Soon after Weissman got his own life back on track, he began filming the stories of people he got to know in Toronto's tent city. The waterfront community sprang up on the edge of the harbour in the winter of 1998 and existed until about 125 residents were evicted in September 2002.
Weissman made a film shown as part of an exhibit at the Royal Ontario Museum that ultimately helped him get back to his long abandoned PhD ambitions. He entered Concordia University in Montreal and studied shanty towns and other communities set up by homeless residents in Oregon and Texas.
A central question he poses in his ongoing research is whether there's a place in Canada for such housing alternatives.
"If we're not going to commit the money to taking people literally off the streets and putting them into housing then, for at least the next 20 years, there's going to be a group of people on the streets at all times," said Weissman, who teaches at the College of New Caledonia in Prince George, B.C.
"What room is there for these alternative spaces?
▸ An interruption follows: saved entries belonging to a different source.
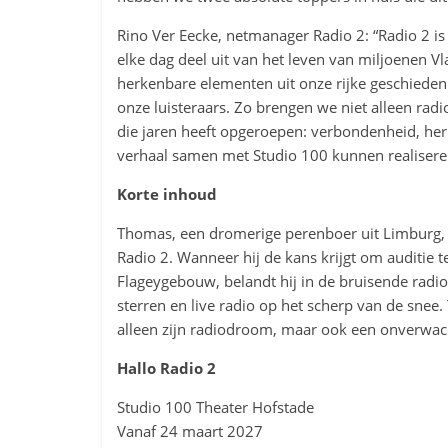
Rino Ver Eecke, netmanager Radio 2: “Radio 2 i
elke dag deel uit van het leven van miljoenen V
herkenbare elementen uit onze rijke geschiede
onze luisteraars. Zo brengen we niet alleen rad
die jaren heeft opgeroepen: verbondenheid, her
verhaal samen met Studio 100 kunnen realisere
Korte inhoud
Thomas, een dromerige perenboer uit Limburg, 
Radio 2. Wanneer hij de kans krijgt om auditie t
Flageygebouw, belandt hij in de bruisende radio
sterren en live radio op het scherp van de snee. 
alleen zijn radiodroom, maar ook een onverwach
Hallo Radio 2
Studio 100 Theater Hofstade
Vanaf 24 maart 2027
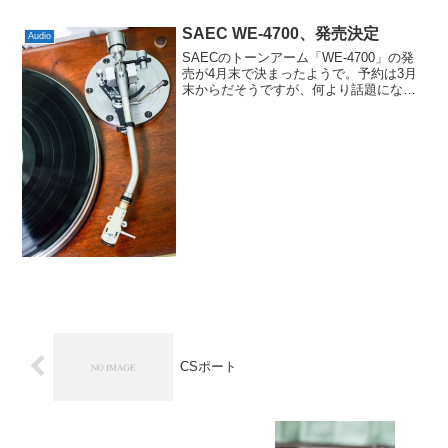
属のサブウェイト...
SAEC WE-4700、発売決定
Audio
SAECのトーンアーム「WE-4700」の発
売が4月末で決まったようで。予約は3月
末からだそうですが、何より話題になっ
ているのは119万円(税別)という価格みた
いです。原型となっているWE-407/23が
1980年当時で67,000円だった...
CSポート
That's what I ask."
Weissman also stresses the need for mental health supports, especially since community services that were meant to replace defunct institutions haven't kept pace with need.
"Most of the people on the streets that I meet need support and they need housing. You can't get better without either, and they don't have them."
Stephen Gaetz, a professor at York University in Toronto and director of the Canadian Observatory on Homelessness, echoed that thought.
"We need to do things differently," he said in an interview. "We need to focus on preventing people from becoming homeless in the first place. And just as importantly, we need to have models of accommodations and supports to move people out of homelessness as quickly as possible."
Shelters and other emergency-style approaches can exacerbate mental illness and addiction issues that rack up police, corrections and health costs, Gaetz said.
Rather than insist a person prove they're ready for housing, it makes more sense to first provide that security, he added.
"That approach must be built around a system of care where the services are integrated and we help people move forward with their lives."
At least 30,000 Canadians are homeless on any given night while many more are considered among "the hidden homeless" who rely on friends or relatives for shelter, according to "The State of Homelessness in Canada 2013." The report was compiled by the Canadian Homelessness Research Network and the Canadian Alliance to End Homelessness.
Weissman said more affordable housing is crucial along with a more humane approach for those who won't easily fit into one program or another.
"Some people are so damaged you can't expect them to come back into the world the way you and I would approach it. It's just not fair."